Subcellular distributions of metabolites and proteins within the cell: Non-aqueous fractionation (NAF)
While major improvements have been made in developing methods to analyze both primary and secondary metabolites, there are still major gaps in our understanding of the plant metabolome as a total. This is especially true with regards to the subcellular localization of metabolites and their exchange between subcellular compartments. In order to address this question, we have used an optimized non-aqueous fractionation protocol on Arabidopsis leaves in conjunction with state-of-the-art mass-spectrometry-based metabolite profiling to perform both targeted and untargeted metabolome analyses.
By using a strict statistical validation, the obtained metabolite data were assembled into distinct and robust subcellular distributions anchored to three main cellular compartments: the cytosol, vacuole, and plastid. The compartmental distributions were validated by previously described subcellular localizations of annotated (known) metabolites.
In a further step we made use of the metabolic distribution within the cell and assembled of a topological map of the compartmentalized Arabidopsis leaf cell metabolome, which should allow facilitating hypothesis-generation based on unexpected subcellular distributions of annotated as well as structurally unknown metabolites. While this map only reflects a physiological snapshot of the underlying dynamic metabolic and biochemical flexibility of the plant leaf, it indicated that numerous metabolites could not be explained by the three-compartment model, either due to transport processes or not resolved compartments. Nonetheless, this study provides a broad survey of the fractionated leaf metabolome, establishing a basis for monitoring metabolite localization and transport processes in the plant cell.
Non-aqueous fractionation of Arabidopsis leaf material facilitated a clear separation of three cellular compartments, which enabled us to reconstruct subcellular metabolite distributions using a marker-based approach. Even though subcellular distributions were precisely estimated using least square approaches, some analytes showed fractions abundances which are not encompassed by the selected markers and thus, their subcellular distributions are only insufficiently explained. While marker-“free” reconstructions showed the existence of unconsidered compartments or intermediate clusters, neither a biological relevance could be attached, as they are mainly comprised of structurally unknown analytes, nor could an unambiguous designation for these clusters be determined. Currently, this represents one of the main limitations in NAF studies, as even the subcellular localization of structurally identified (known) metabolites are often not described in literature and even then, their localization might still be variable. Therefore it is clear that a comprehensive framework of marker distribution to align and assemble metabolites needs to be established based on the measurement of known unambiguously localizable compounds. This criterion seems to be so far only covered by proteomics and thus, a proteomics approach on the individual NAF fractions would be probably the best way to approach this. With proteomic data, especially membrane localized proteins, in combination with the molecular and metabolite markers, a more holistic and precise overview of the dynamics of the metabolome can be determined as the location of many unconsidered compartments can be possibly delineated.

• _TASKS TO PERFORM_:
1. Swap "plastid" for "chloroplast" in the non-aqueous fractionation text, starting at the words "By using a strict" and stopping after "annotated (known) metabolites.".
2. In the non-aqueous fractionation text, what plant material was the optimized fractionation protocol applied to?
Rely on the non-aqueous fractionation text alone.

• _PROVIDED DATA_:
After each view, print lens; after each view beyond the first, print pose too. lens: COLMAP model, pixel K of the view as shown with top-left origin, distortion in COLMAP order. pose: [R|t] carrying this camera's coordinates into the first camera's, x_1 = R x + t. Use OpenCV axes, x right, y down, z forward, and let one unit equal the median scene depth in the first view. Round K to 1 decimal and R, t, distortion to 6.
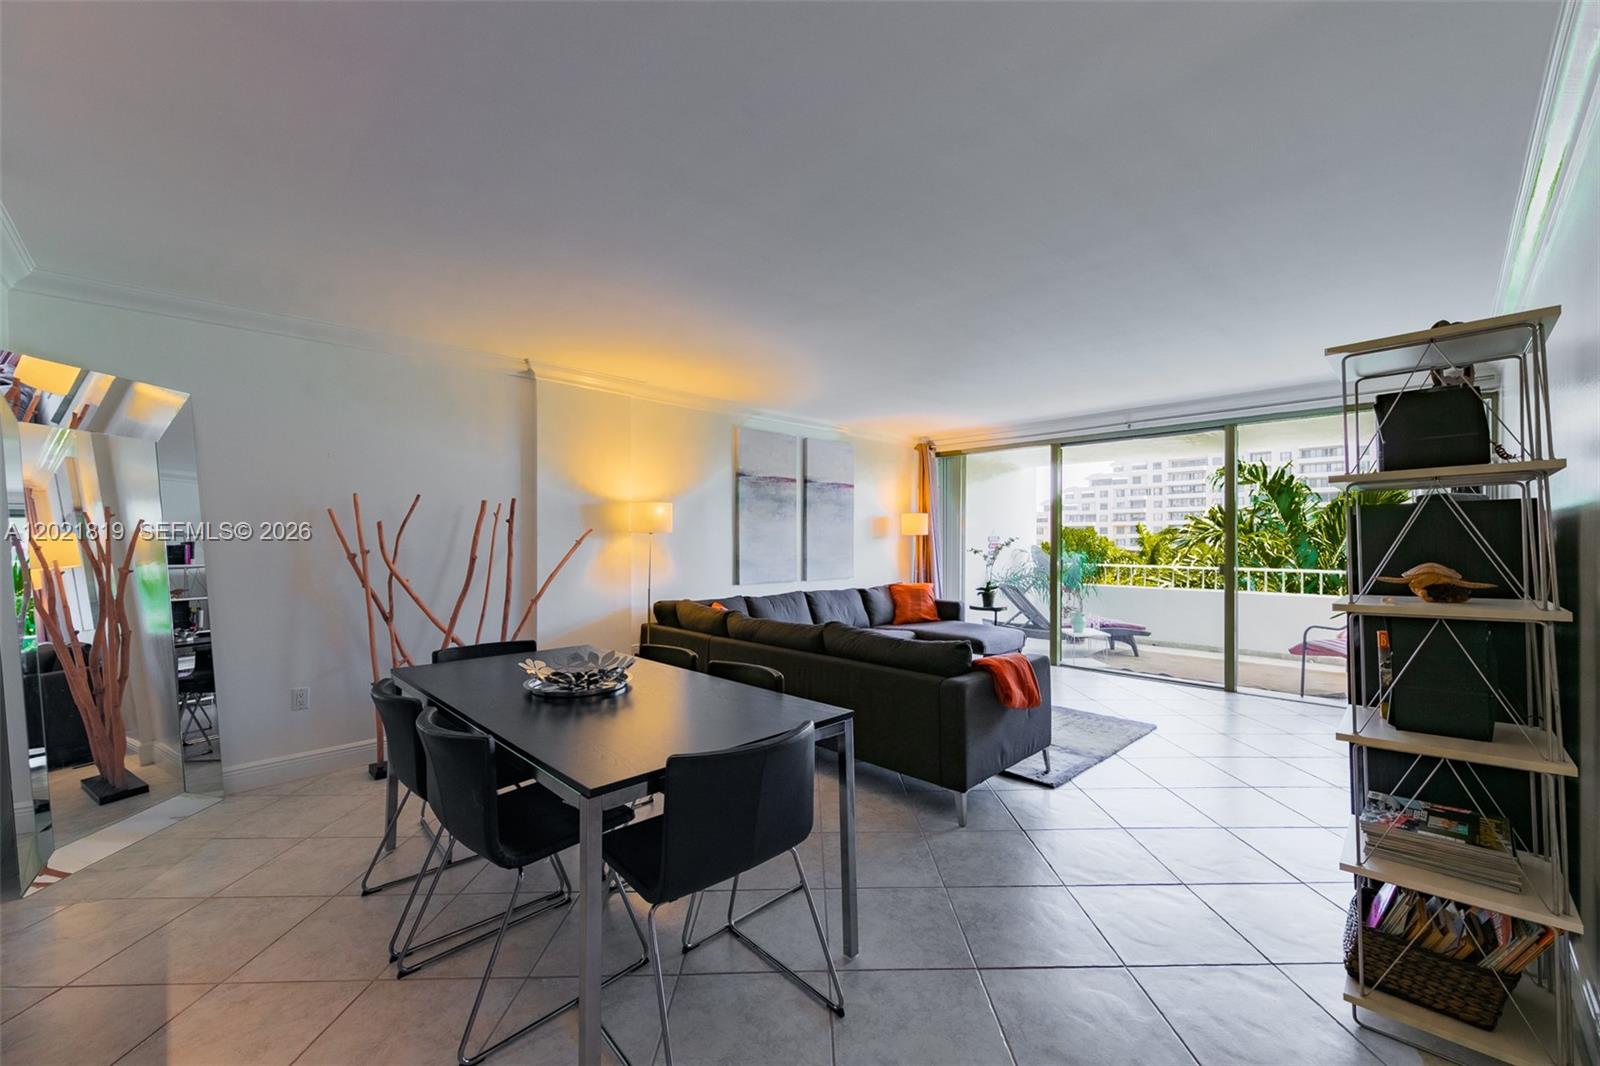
lens RADIAL K [[637.0, 0, 800.0], [0, 637.0, 533.0], [0, 0, 1]] dist [0.000307, 0.000003]
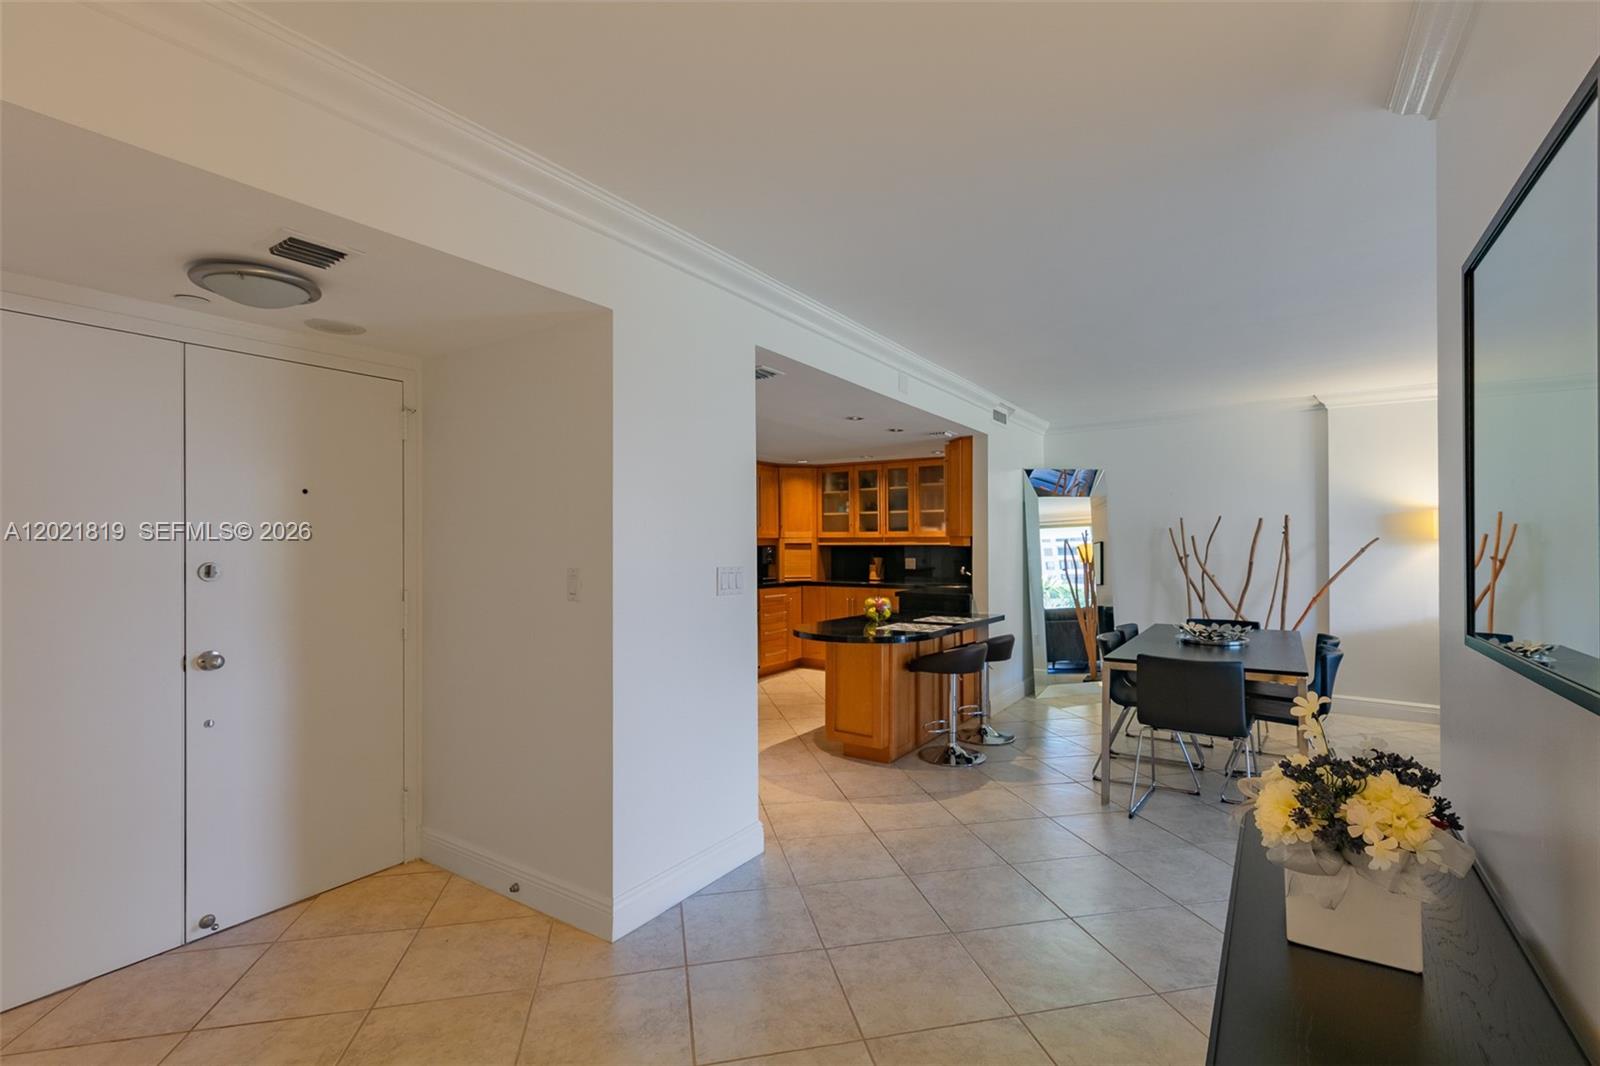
lens RADIAL K [[719.0, 0, 800.0], [0, 719.0, 533.0], [0, 0, 1]] dist [-0.000069, -0.000008]
pose [[0.196659, -0.008911, -0.980431, 0.817317], [0.025047, 0.999678, -0.004062, -0.040412], [0.980152, -0.023758, 0.196819, -0.248949]]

• _RESPONSES BY ITEM NUMBER_:
1.
By using a strict statistical validation, the obtained metabolite data were assembled into distinct and robust subcellular distributions anchored to three main cellular compartments: the cytosol, vacuole, and chloroplast. The compartmental distributions were validated by previously described subcellular localizations of annotated (known) metabolites.

2. Arabidopsis leaves.